Но мы совершенно не разделяли возмущения Саши Черного итальянским характером. Нам как раз очень нравилась беззаботность итальянцев, их восприимчивость ко всему красивому, искренность и непринужденность в проявлении чувств. И напрасно он утверждал, что итальянцы только и способны к легкомысленному веселью и сладкому ничегонеделанью, – мы убедились, что им свойственна и грусть, и глубокие размышления. Особенно это выражалось в их песнях, над которыми так ядовито издевался Саша Черный. Из одной, очень известной и популярной неаполитанской песни «Вернись в Сорренто!» он сделал шутливую пародию и часто напевал себе под нос на ее мотив:
– Скажи мне ласковое слово – и ты увидишь, кем я буду: выше шаха, выше хана, выше Гималай-гора я буду! Покорю Белуджистан, Персию и Индию, дагестанским шахом буду, а тебя я не забуду!

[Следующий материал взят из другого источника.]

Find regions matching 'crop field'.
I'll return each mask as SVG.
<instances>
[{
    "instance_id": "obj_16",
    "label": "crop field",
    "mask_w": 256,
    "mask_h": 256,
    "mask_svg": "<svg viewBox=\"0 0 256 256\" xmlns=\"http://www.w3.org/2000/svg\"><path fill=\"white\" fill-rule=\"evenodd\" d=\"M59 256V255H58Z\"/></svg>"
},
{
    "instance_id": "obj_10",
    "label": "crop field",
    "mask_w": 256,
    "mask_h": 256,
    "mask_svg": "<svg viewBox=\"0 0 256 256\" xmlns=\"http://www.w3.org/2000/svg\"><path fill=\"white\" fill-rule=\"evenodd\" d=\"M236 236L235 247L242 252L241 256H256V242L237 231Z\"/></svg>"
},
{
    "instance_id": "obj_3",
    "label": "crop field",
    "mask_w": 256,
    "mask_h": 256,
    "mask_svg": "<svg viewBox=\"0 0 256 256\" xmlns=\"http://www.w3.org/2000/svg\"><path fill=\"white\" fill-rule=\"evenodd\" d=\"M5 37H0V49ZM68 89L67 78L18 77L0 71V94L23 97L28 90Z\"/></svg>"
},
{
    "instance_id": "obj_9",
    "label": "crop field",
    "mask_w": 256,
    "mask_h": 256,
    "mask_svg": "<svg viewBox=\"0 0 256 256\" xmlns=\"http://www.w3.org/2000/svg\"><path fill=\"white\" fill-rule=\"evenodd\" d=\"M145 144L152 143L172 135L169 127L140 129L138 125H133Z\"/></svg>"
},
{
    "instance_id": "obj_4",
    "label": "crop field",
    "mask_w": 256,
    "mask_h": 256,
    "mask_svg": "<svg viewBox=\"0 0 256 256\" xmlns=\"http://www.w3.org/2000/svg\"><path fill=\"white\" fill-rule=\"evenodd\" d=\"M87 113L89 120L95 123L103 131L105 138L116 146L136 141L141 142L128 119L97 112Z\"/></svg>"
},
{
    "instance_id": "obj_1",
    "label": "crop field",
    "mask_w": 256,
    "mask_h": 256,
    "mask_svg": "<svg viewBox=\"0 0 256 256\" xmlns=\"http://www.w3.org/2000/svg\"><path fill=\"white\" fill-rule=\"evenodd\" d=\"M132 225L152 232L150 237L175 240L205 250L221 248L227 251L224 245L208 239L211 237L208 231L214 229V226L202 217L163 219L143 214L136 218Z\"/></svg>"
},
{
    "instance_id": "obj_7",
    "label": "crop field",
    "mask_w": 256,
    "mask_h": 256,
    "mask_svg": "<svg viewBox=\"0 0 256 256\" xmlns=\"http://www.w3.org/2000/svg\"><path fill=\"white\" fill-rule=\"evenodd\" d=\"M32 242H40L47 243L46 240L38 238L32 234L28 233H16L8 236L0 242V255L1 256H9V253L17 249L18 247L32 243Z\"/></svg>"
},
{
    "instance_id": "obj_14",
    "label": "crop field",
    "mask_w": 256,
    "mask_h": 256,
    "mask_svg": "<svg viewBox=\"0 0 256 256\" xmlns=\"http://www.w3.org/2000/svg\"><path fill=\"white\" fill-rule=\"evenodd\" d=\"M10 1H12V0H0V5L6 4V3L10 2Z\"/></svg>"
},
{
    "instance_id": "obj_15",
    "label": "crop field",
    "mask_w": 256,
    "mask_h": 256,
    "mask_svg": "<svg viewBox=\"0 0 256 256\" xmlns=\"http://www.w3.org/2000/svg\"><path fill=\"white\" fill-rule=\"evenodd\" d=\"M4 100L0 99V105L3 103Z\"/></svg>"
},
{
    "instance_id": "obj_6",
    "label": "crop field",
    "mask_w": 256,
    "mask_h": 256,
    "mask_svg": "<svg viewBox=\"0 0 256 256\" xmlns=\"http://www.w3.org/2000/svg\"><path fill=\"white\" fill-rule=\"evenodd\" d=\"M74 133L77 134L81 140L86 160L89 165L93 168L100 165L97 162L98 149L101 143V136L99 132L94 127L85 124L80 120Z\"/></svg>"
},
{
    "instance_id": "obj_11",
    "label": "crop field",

Надо сказать, что пел он очень верно, с неподражаемым кавказским акцентом, и при этом его темные глаза блестели лукавством и мальчишеским задором. В такие минуты он был удивительно симпатичен, и становилось понятным, как этот желчный и раздражительный человек мог писать очаровательные стихи, полные добродушного юмора и тонкой наблюдательности, – никакие слабые стороны людского характера не могли уйти от его пронзительного взора. Единственными живыми существами, не попадавшими под огонь его сарказма и язвительных шуток, были дети. Маленьких детей он любил страстно, безмерно уважал и делался в их обществе совершенно другим человеком. Я как сейчас вижу такую картину: Саша Черный, думая, что его никто не видит, в укромном уголке нашего садика присел на корточки перед маленькой дочкой нашей дворничихи Нинеттой, которая возится со своими игрушками. Она рассаживает кукол на землю, чем-то их кормит и разговаривает с ними. Я, притаившись за кустом, наблюдаю. Меня интересует, как это Саша, столь презрительно относящийся к итальянскому языку и никогда на нем не говорящий, будет договариваться с девочкой, порядочной к тому же нелюдимкой. Саша что-то тихо говорит ей, что-то объясняет. Слов я не слышу, но вижу, что Нинетта прекрасно его понимает. Доверительно положив ручонку ему на колено, она, подняв к нему лицо, слушает как завороженная, потом сама начинает что-то рассказывать, показывает Саше куклу, сует ее ему в руки и с увлечением смотрит, как он бережно берет ее и начинает кормить с ложечки. Глубокая нежность и ласка совершенно преображают обыкновенно брезгливое и недовольное лицо Саши Черного – оно просто светится добротой, всегда насмешливые глаза ярко блестят, он всей душой погружается в детский мир игры. Более того, он сам превращается в ребенка. И Нинетта, эта дикарка, от которой и слова-то никогда не дождешься, не то что улыбки, сейчас смеется каким-то воркующим счастливым смехом, что-то лепечет, ручонкой берет Сашу за нос и наклоняет ему голову, чтобы он мог лучше разглядеть какие-то подробности в туалете куклы. И он что-то ей говорит, говорит…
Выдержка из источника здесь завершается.